Task objective: First find the line with "द्वयो स्वीकारमुद्वाहः शठे मैत्री वदान्यता॥३०॥" in the entries below, then set down exactly every line through the line with "अल्पशस्या वसुमती नदीतीरेऽवरोपिता।", that line included.

Stored data:
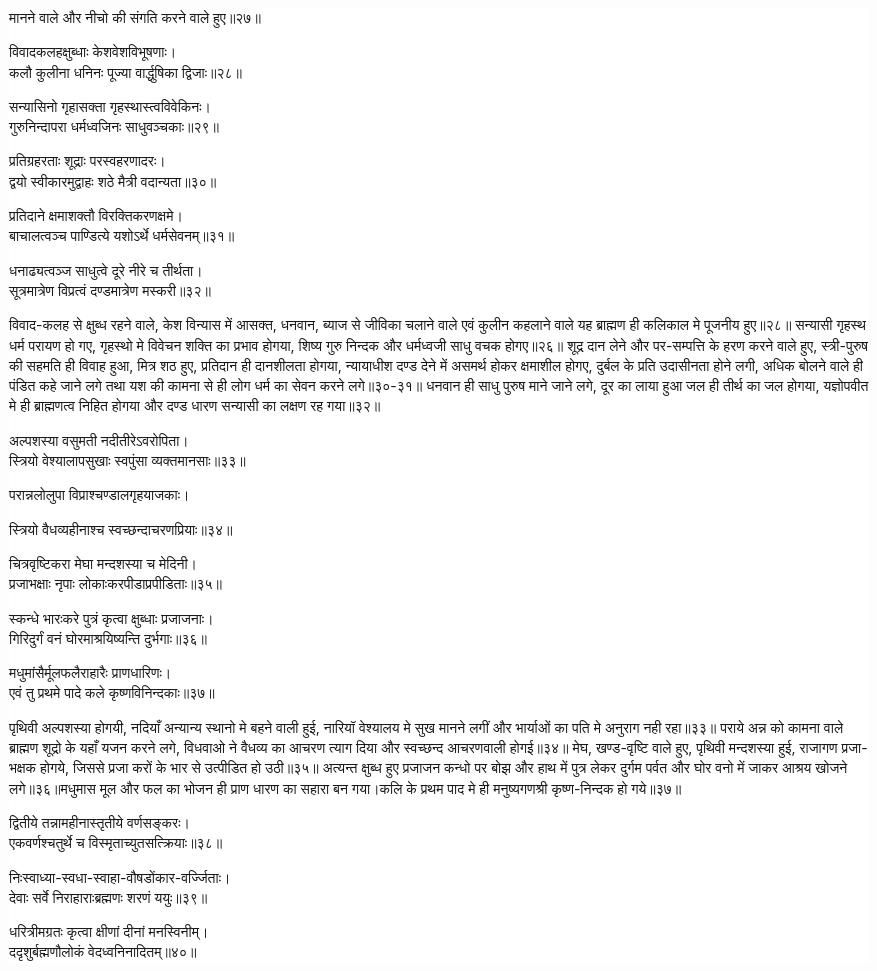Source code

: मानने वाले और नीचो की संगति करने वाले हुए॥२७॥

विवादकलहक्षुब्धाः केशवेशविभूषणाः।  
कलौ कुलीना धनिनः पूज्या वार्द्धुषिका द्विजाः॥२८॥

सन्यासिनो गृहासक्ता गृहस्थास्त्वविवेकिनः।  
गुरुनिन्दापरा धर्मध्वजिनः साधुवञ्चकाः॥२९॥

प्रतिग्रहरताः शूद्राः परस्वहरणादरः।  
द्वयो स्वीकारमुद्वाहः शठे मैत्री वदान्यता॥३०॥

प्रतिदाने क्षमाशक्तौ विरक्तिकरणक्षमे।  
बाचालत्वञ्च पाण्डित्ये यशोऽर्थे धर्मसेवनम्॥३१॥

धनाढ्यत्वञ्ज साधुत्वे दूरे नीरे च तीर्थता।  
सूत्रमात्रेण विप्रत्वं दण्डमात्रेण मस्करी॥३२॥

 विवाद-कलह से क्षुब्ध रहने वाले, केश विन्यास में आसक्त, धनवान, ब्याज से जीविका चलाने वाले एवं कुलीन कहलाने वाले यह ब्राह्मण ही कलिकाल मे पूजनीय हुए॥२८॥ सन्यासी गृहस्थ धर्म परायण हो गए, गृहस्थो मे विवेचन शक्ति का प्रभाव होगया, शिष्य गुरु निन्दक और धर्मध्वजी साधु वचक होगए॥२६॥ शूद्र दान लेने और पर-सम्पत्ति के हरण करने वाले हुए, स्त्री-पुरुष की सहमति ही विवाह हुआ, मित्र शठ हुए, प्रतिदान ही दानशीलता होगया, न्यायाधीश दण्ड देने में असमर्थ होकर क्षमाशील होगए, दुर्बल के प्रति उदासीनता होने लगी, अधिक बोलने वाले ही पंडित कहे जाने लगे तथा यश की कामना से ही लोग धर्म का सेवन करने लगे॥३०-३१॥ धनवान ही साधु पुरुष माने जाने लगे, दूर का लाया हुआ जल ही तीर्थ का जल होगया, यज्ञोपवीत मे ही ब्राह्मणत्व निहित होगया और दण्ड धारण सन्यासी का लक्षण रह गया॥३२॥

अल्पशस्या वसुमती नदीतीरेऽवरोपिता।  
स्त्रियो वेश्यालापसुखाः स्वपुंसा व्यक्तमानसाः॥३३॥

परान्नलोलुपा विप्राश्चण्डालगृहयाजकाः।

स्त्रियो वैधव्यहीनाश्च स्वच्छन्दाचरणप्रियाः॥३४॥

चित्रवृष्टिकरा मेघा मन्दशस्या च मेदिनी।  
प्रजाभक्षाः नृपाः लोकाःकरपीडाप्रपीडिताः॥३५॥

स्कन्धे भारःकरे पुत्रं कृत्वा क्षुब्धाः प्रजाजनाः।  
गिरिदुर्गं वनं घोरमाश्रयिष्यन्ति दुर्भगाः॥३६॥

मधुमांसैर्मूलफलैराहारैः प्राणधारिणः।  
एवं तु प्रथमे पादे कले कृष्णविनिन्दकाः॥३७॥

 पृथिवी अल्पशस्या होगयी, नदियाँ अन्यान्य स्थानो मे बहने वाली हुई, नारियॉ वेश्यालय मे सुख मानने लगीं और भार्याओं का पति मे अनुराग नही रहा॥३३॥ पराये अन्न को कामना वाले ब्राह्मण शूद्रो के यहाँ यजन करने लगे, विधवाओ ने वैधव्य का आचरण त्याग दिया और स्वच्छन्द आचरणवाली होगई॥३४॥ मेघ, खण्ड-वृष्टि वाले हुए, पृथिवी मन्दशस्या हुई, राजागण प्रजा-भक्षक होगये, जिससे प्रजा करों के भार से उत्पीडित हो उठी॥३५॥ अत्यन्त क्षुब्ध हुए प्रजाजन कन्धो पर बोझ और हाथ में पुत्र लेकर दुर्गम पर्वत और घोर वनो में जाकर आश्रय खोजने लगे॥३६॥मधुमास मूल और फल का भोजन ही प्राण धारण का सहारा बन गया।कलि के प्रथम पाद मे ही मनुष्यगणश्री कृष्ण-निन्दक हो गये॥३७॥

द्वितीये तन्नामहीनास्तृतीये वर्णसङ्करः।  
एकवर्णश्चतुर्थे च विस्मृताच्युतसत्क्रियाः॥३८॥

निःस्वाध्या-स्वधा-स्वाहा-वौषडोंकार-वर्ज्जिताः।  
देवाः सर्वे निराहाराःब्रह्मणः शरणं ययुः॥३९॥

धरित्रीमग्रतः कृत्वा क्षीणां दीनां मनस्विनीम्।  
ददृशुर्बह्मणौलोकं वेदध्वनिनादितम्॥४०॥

Task result:
द्वयो स्वीकारमुद्वाहः शठे मैत्री वदान्यता॥३०॥

प्रतिदाने क्षमाशक्तौ विरक्तिकरणक्षमे।  
बाचालत्वञ्च पाण्डित्ये यशोऽर्थे धर्मसेवनम्॥३१॥

धनाढ्यत्वञ्ज साधुत्वे दूरे नीरे च तीर्थता।  
सूत्रमात्रेण विप्रत्वं दण्डमात्रेण मस्करी॥३२॥

 विवाद-कलह से क्षुब्ध रहने वाले, केश विन्यास में आसक्त, धनवान, ब्याज से जीविका चलाने वाले एवं कुलीन कहलाने वाले यह ब्राह्मण ही कलिकाल मे पूजनीय हुए॥२८॥ सन्यासी गृहस्थ धर्म परायण हो गए, गृहस्थो मे विवेचन शक्ति का प्रभाव होगया, शिष्य गुरु निन्दक और धर्मध्वजी साधु वचक होगए॥२६॥ शूद्र दान लेने और पर-सम्पत्ति के हरण करने वाले हुए, स्त्री-पुरुष की सहमति ही विवाह हुआ, मित्र शठ हुए, प्रतिदान ही दानशीलता होगया, न्यायाधीश दण्ड देने में असमर्थ होकर क्षमाशील होगए, दुर्बल के प्रति उदासीनता होने लगी, अधिक बोलने वाले ही पंडित कहे जाने लगे तथा यश की कामना से ही लोग धर्म का सेवन करने लगे॥३०-३१॥ धनवान ही साधु पुरुष माने जाने लगे, दूर का लाया हुआ जल ही तीर्थ का जल होगया, यज्ञोपवीत मे ही ब्राह्मणत्व निहित होगया और दण्ड धारण सन्यासी का लक्षण रह गया॥३२॥

अल्पशस्या वसुमती नदीतीरेऽवरोपिता।  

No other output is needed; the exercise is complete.